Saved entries
>>>

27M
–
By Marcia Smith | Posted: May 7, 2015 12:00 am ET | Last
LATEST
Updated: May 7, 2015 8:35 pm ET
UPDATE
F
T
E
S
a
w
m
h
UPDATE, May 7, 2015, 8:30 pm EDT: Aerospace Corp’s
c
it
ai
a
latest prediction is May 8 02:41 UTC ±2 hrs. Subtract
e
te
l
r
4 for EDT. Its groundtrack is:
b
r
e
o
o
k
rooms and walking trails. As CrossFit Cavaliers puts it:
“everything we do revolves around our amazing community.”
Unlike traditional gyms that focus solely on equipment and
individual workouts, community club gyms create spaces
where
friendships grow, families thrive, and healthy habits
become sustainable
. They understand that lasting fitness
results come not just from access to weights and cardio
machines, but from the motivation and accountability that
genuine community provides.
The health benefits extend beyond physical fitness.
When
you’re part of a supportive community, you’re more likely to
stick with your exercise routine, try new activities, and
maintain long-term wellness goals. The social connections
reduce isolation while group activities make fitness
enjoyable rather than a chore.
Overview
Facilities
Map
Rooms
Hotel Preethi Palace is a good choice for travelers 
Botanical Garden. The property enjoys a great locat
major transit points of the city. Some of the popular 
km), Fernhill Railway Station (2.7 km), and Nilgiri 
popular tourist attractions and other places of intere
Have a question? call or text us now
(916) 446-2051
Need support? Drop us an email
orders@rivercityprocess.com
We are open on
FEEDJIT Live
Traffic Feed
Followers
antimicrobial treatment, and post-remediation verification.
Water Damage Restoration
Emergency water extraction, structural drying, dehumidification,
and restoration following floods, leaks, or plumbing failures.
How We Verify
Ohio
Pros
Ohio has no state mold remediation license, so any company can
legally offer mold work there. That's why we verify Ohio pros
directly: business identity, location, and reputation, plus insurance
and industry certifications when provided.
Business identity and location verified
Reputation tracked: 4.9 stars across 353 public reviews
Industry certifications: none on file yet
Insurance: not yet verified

<<<

What the task asks
Repeat all the entries exactly as given.

Exercise answer
27M
–
By Marcia Smith | Posted: May 7, 2015 12:00 am ET | Last
LATEST
Updated: May 7, 2015 8:35 pm ET
UPDATE
F
T
E
S
a
w
m
h
UPDATE, May 7, 2015, 8:30 pm EDT: Aerospace Corp’s
c
it
ai
a
latest prediction is May 8 02:41 UTC ±2 hrs. Subtract
e
te
l
r
4 for EDT. Its groundtrack is:
b
r
e
o
o
k
rooms and walking trails. As CrossFit Cavaliers puts it:
“everything we do revolves around our amazing community.”
Unlike traditional gyms that focus solely on equipment and
individual workouts, community club gyms create spaces
where
friendships grow, families thrive, and healthy habits
become sustainable
. They understand that lasting fitness
results come not just from access to weights and cardio
machines, but from the motivation and accountability that
genuine community provides.
The health benefits extend beyond physical fitness.
When
you’re part of a supportive community, you’re more likely to
stick with your exercise routine, try new activities, and
maintain long-term wellness goals. The social connections
reduce isolation while group activities make fitness
enjoyable rather than a chore.
Overview
Facilities
Map
Rooms
Hotel Preethi Palace is a good choice for travelers 
Botanical Garden. The property enjoys a great locat
major transit points of the city. Some of the popular 
km), Fernhill Railway Station (2.7 km), and Nilgiri 
popular tourist attractions and other places of intere
Have a question? call or text us now
(916) 446-2051
Need support? Drop us an email
orders@rivercityprocess.com
We are open on
FEEDJIT Live
Traffic Feed
Followers
antimicrobial treatment, and post-remediation verification.
Water Damage Restoration
Emergency water extraction, structural drying, dehumidification,
and restoration following floods, leaks, or plumbing failures.
How We Verify
Ohio
Pros
Ohio has no state mold remediation license, so any company can
legally offer mold work there. That's why we verify Ohio pros
directly: business identity, location, and reputation, plus insurance
and industry certifications when provided.
Business identity and location verified
Reputation tracked: 4.9 stars across 353 public reviews
Industry certifications: none on file yet
Insurance: not yet verified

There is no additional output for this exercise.